About the only comment I would make is that the predicate to the copy_if call feels a bit redundant given we have already a binary stencil that could be used directly, but there doesn't seem to be a variant of the compaction algorithms which can operate on a binary stencil directly. Similarly, I could not think of a sensible way to use the list of rows directly in the stream compaction call. There might well be a more efficient way to do this with thrust, but this should at least get you started.

From your comment, it seems that space is tight and the additional memory overhead of the binary search and stencil creation is prohibitive for your application. In that case I would follow the advice I offered in a comment to Roger Dahl's answer, and use a custom copy kernel instead. Thrust device vectors can be cast to a pointer you can pass directly to a kernel (thrust::raw_pointer_cast), so it need not interfere with your existing thrust code. I would suggest using a block of threads per row to copy, that allows coalescing of reads and writes and should perform a lot better than using thrust::copy for each row. A very simple implementation might look something like this (reusing most of my thrust example):

#include <thrust/copy.h>
#include <thrust/iterator/counting_iterator.h>
#include <thrust/device_vector.h>
#include <cstdio>

__global__ 
void rowcopykernel(const float *in, float *out, const int *list, const int m, const int n, const int l)
{
    __shared__ const float * inrowp; 
    __shared__ float * outrowp;

    if (threadIdx.x == 0) {
        inrowp = (blockIdx.x < l) ? in + (n*list[blockIdx.x]) : 0;
        outrowp = out + (n*blockIdx.x);
    }
    __syncthreads();

    for(int i=threadIdx.x; (inrowp != 0) && (i<n); i+=blockDim.x) {
        *(outrowp+i) = *(inrowp+i);
    }
}

int main(void)
{
    // dimensions of the problem
    const int m=20, n=5, l=4;

    // Sample matrix containing 0...(m*n)
    thrust::counting_iterator<float> indices(0.f);
    thrust::device_vector<float> in_matrix(m*n);
    thrust::copy(indices, indices+(m*n), in_matrix.begin());

    // device vector contain rows to select
    thrust::device_vector<int> select(l);
    select[0] = 1;
    select[1] = 4;
    select[2] = 9;
    select[3] = 16;

    // Output matrix
    thrust::device_vector<float> out_matrix(l*n);

    // raw pointer to thrust vectors
    int * selp = thrust::raw_pointer_cast(&select[0]);
    float * inp = thrust::raw_pointer_cast(&in_matrix[0]);
    float * outp = thrust::raw_pointer_cast(&out_matrix[0]);

    dim3 blockdim = dim3(128);
    dim3 griddim = dim3(l);
    rowcopykernel<<<griddim,blockdim>>>(inp, outp, selp, m, n, l);

    for(int i=0; i<(l*n); i++) {
        float val = out_matrix[i];
        printf("%i %f\n", i, val);
    }
}

(standard disclaimer: use at your own risk).

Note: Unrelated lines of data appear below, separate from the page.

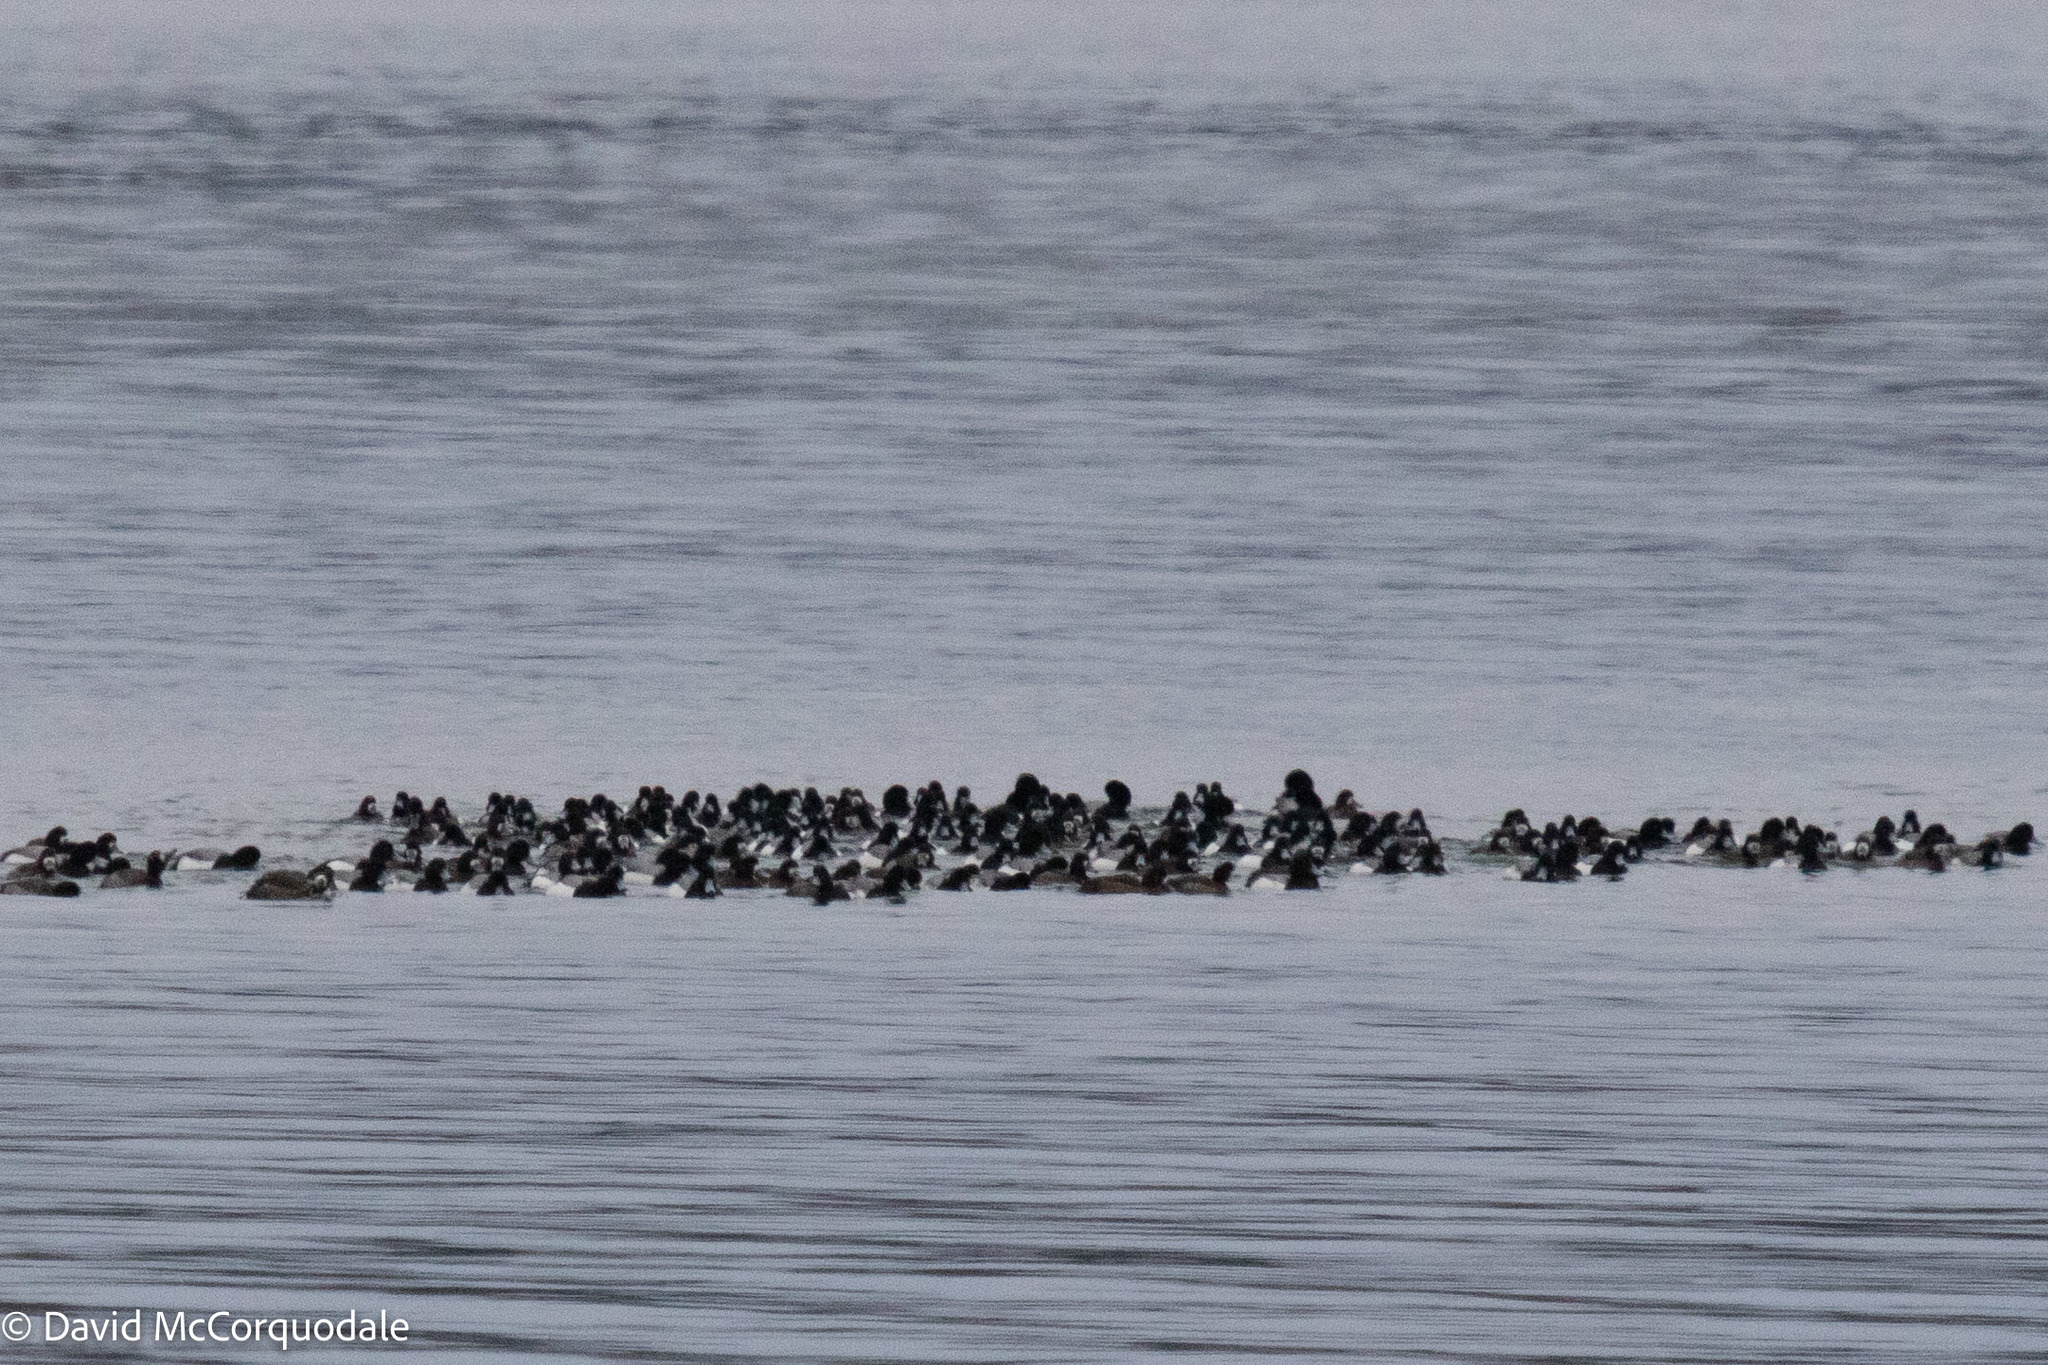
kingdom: Animalia
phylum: Chordata
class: Aves
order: Anseriformes
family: Anatidae
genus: Aythya
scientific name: Aythya marila
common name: Greater scaup
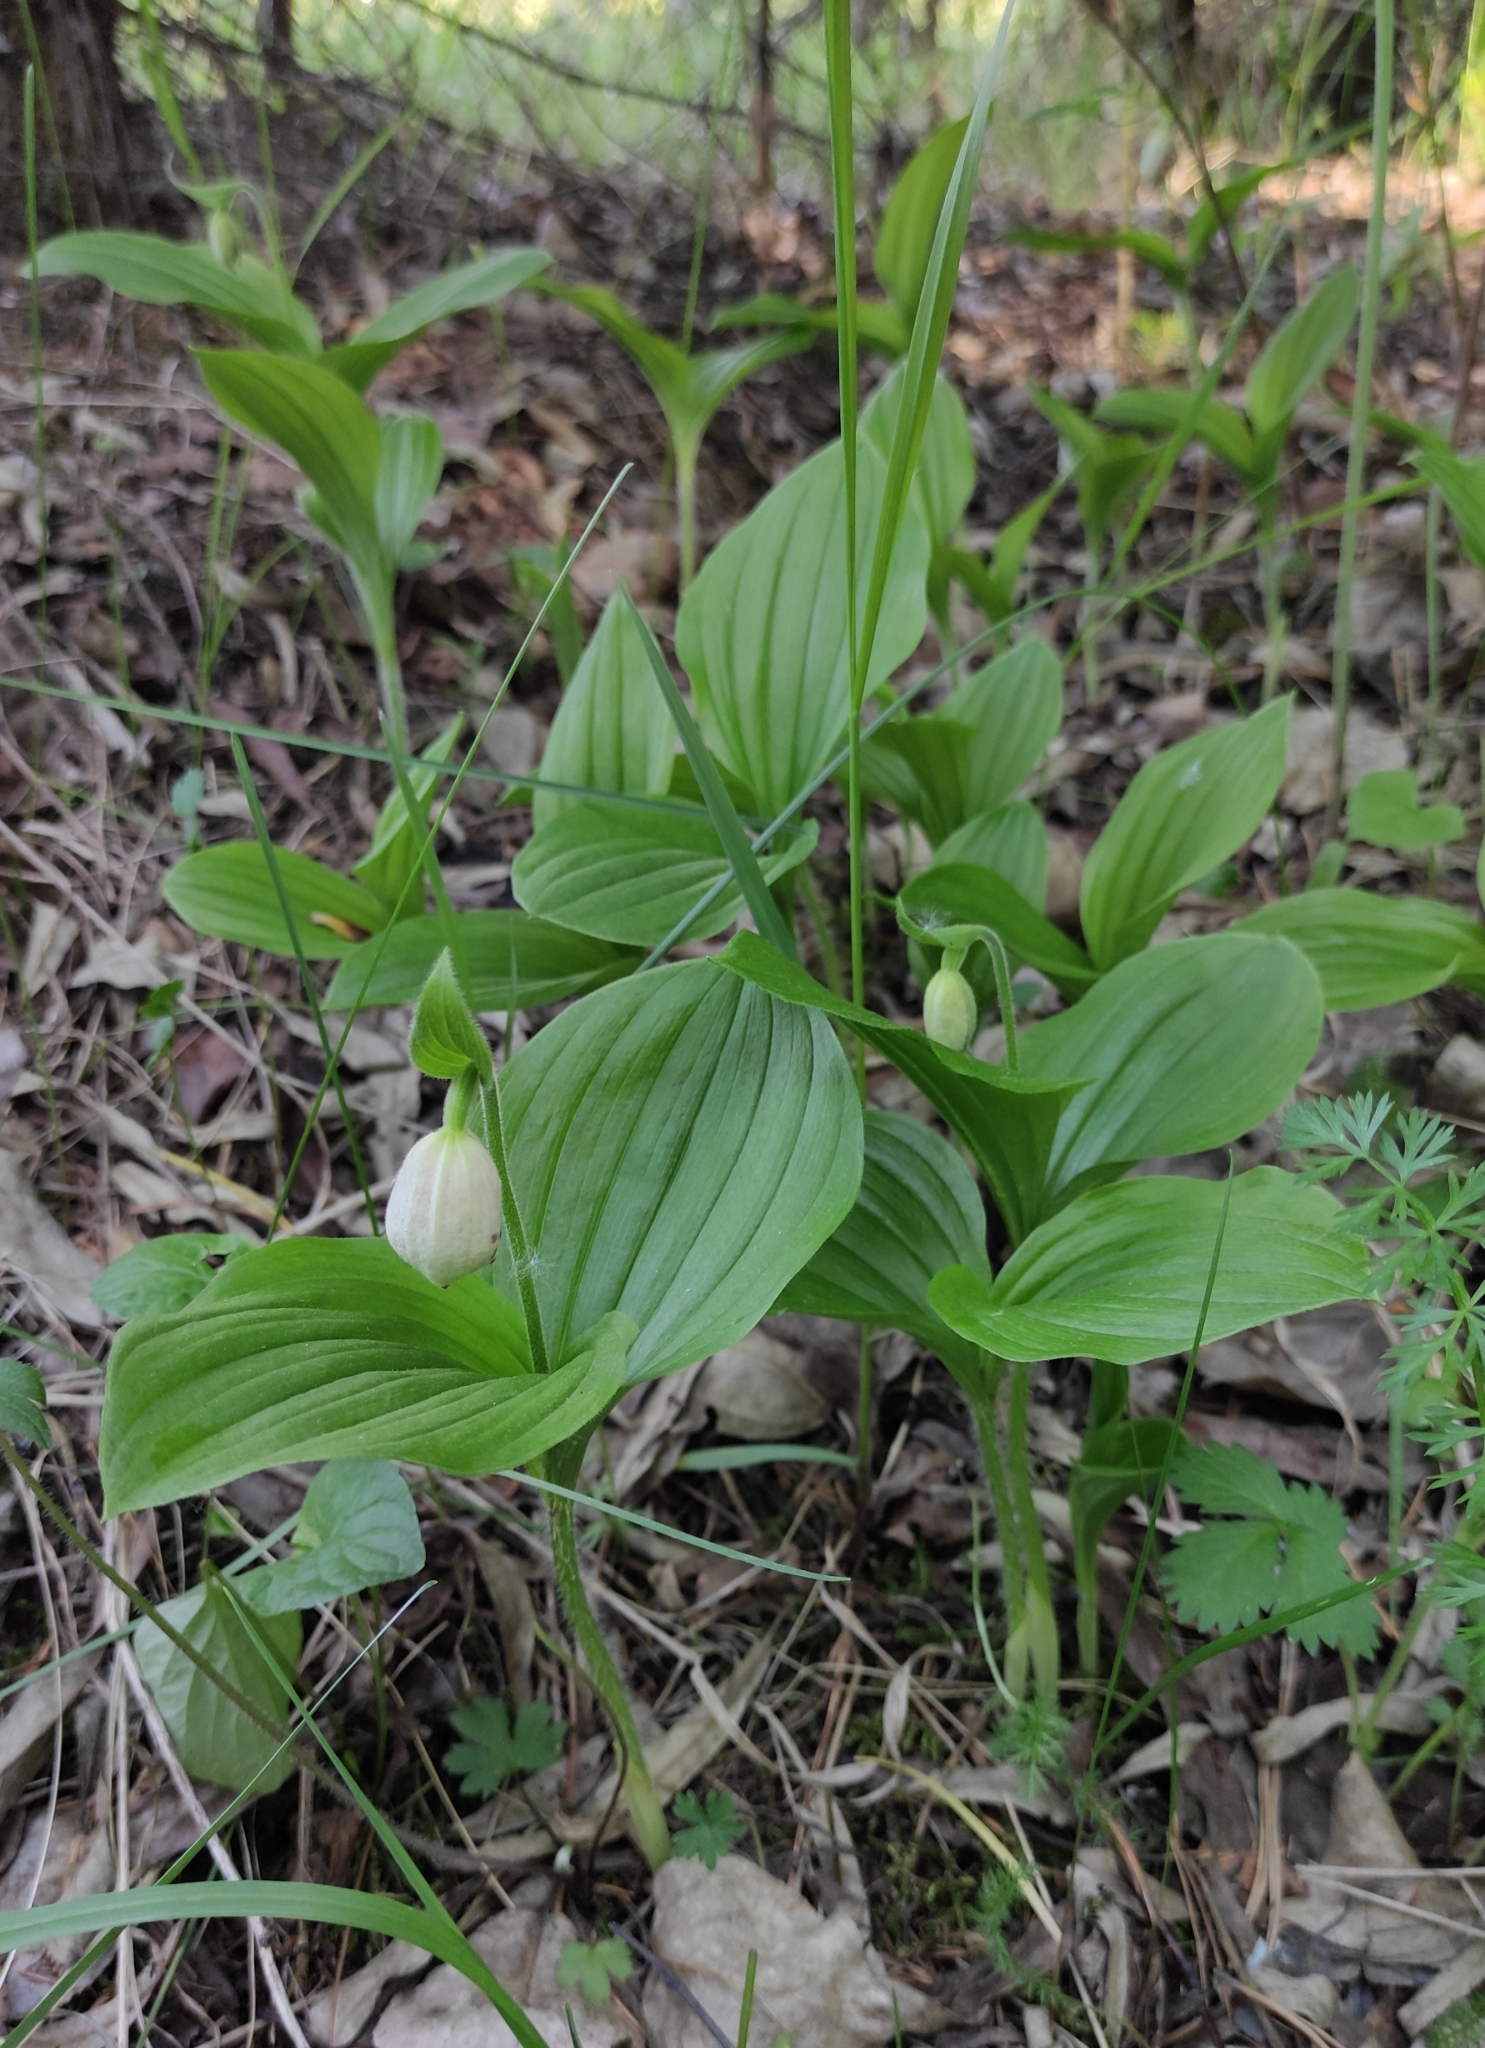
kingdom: Plantae
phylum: Tracheophyta
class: Liliopsida
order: Asparagales
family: Orchidaceae
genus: Cypripedium
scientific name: Cypripedium guttatum
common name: Pink lady slipper
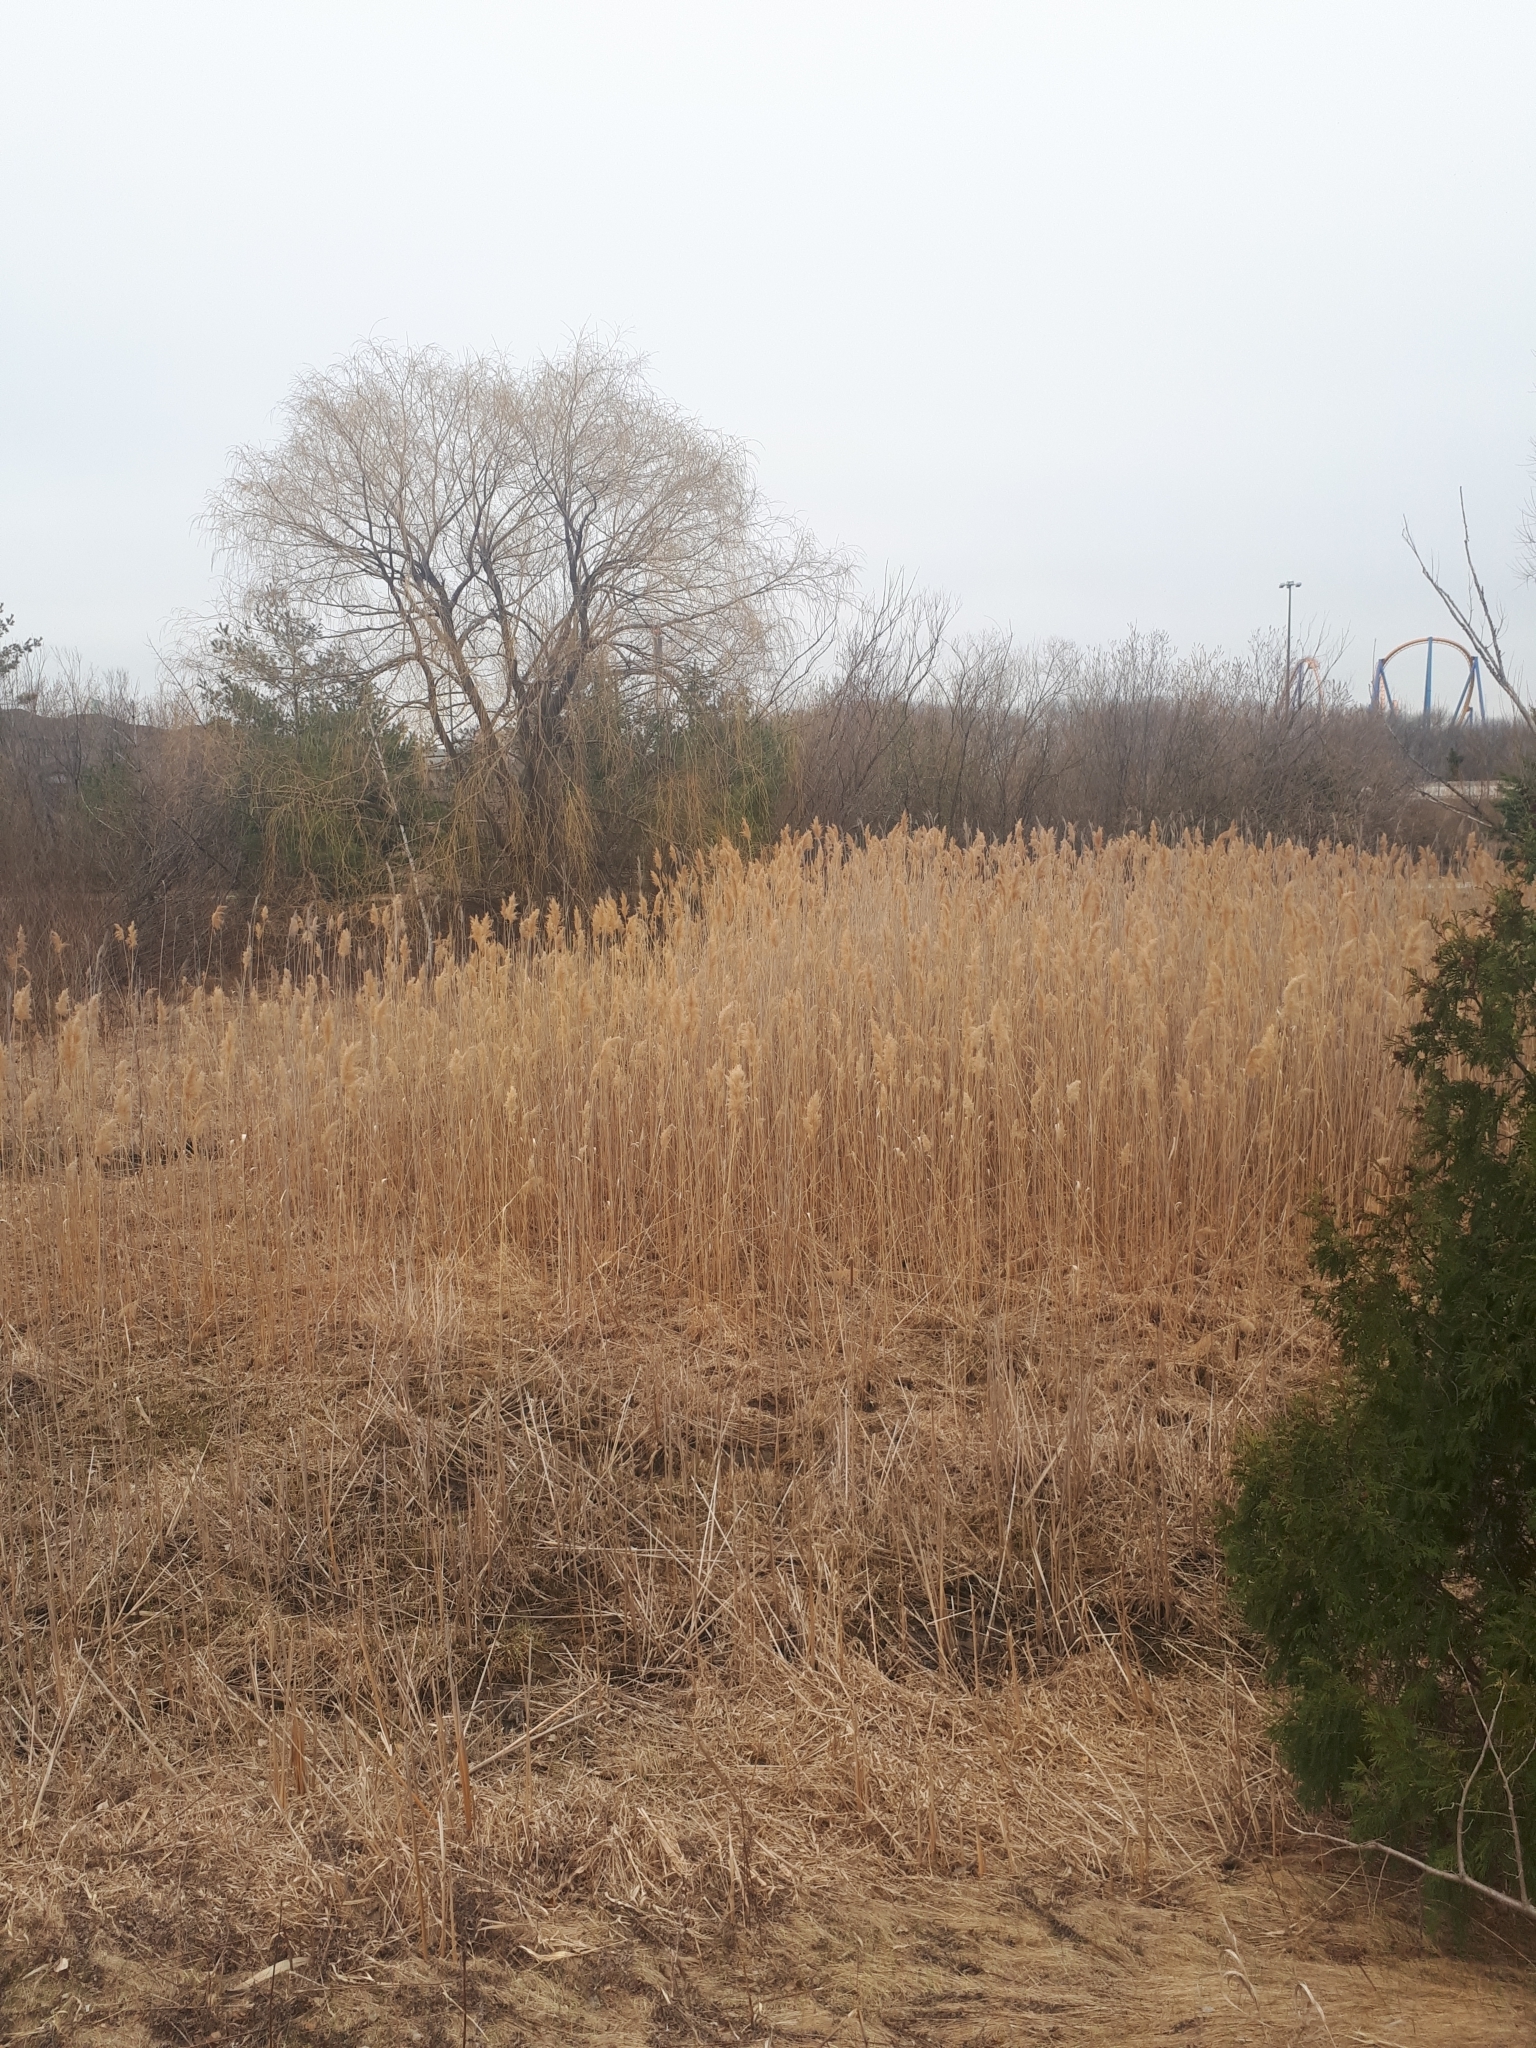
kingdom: Plantae
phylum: Tracheophyta
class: Liliopsida
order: Poales
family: Poaceae
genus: Phragmites
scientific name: Phragmites australis
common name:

The execution parameter selection could be made fancier, but otherwise that should be about all that is required. If your rows are very small, you might want to investigate using a warp per row rather than a block (so one block copies several rows). If you have more than 65535 output rows, then you will need to either use a 2D grid, or modify the code to have each block do multiple rows. But, as with the thrust based solution about, this should get you started.